START Recorded data

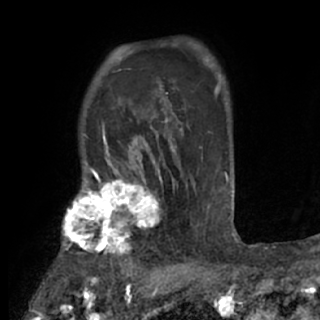
Breast MRI (dynamic contrast-enhanced), one axial slice; cropped to one breast; dynamic contrast-enhanced series, time point 2 of 7 at this slice position (early post-contrast); 1.5 T; TE 3 ms, TR 6.2 ms; 2.4 mm slice thickness; 320 × 320 image matrix, field of view 194 × 194 mm. Female patient.
Structures marked on this image (semi-automatically segmented with operator editing):
- enhancing-tissue mask used for the functional tumour volume (all voxels passing the contrast-enhancement thresholds inside the analysis volume; usually the tumour): box from (x=60, y=175) to (x=164, y=273) px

END Recorded data

=== Activity ===
Restate the data word for word, minus any images.

=== Your solution ===
Breast MRI (dynamic contrast-enhanced), one axial slice; cropped to one breast; dynamic contrast-enhanced series, time point 2 of 7 at this slice position (early post-contrast); 1.5 T; TE 3 ms, TR 6.2 ms; 2.4 mm slice thickness; 320 × 320 image matrix, field of view 194 × 194 mm. Female patient.
Structures marked on this image (semi-automatically segmented with operator editing):
- enhancing-tissue mask used for the functional tumour volume (all voxels passing the contrast-enhancement thresholds inside the analysis volume; usually the tumour): box from (x=60, y=175) to (x=164, y=273) px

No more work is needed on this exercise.